Freshwater biology 2017 v.62 no.2 pp. 340-355
aquatic invertebrates, benthic organisms, body size, habitats, lotic systems, shear stress, stream channels, swimming
Pulsed flow disturbances strongly influence invertebrate drift in lotic ecosystems. However, drift‐flow relationships are often context dependent and non‐intuitive, suggesting that local abiotic and biotic conditions mediate the impacts of flow on the physical and behavioural drivers of drift entry. Two factors may be particularly important: physical channel architecture, which modulates how flow influences velocity and habitat area; and species traits, which determine behavioural responses to flow and susceptibility to passive entrainment. We examined how channel architecture and species traits (e.g. mobility, body size, and dislodgement susceptibility) mediated the effects of flow on bulk drift abundance and taxa‐specific per capita drift rates (the rate of emigration from the benthos).
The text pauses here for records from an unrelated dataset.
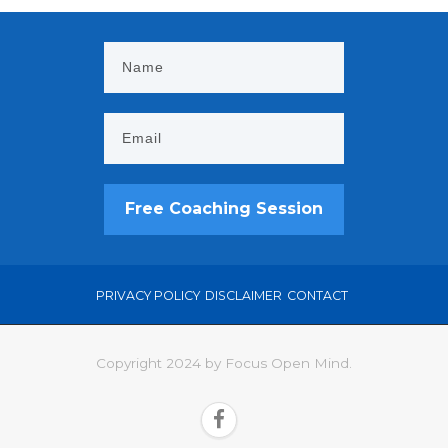
Free Coaching Session
PRIVACY POLICY
DISCLAIMER
CONTACT
Copyright 2024 by Focus Open Mind.

In complementary experiments, we reduced and increased flows in stream mesocosms with contrasting cross‐sectional channel profiles: concave channels, where habitat area contracted and expanded with altered flow but velocity remained relatively constant; and flat channels, which maintained constant habitat area but experienced greater changes in velocity. Total drift concentration increased following flow reductions and decreased following flow increases whereas drift flux (the total number drifting) showed the opposite pattern. Channel architecture did not influence drift during flow reductions, but during flow increases drift flux and concentration were amplified in flat channels that experienced larger increases in velocity and shear stress. Contrasting responses among individual taxa to flow manipulation were explained by variation in mobility (swimming and crawling ability) and body shape (susceptibility to drag). Per capita drift rates for the most mobile taxa increased c. 10% under flow reduction, indicating a behavioural response, whereas drift of other taxa declined. Per capita drift increased for all taxa following elevated flow but by the largest magnitude in taxa with body shapes that experience more drag, suggesting passive dislodgement. Our results imply that: (i) stream channel architecture can modify the impacts of flow increases on stream invertebrates; and (ii) invertebrate taxa vary in their vulnerability and behavioural responses to flow disturbance. Together these inferences clarify some of the previously unexplained context‐dependent responses of drift to flow disturbances.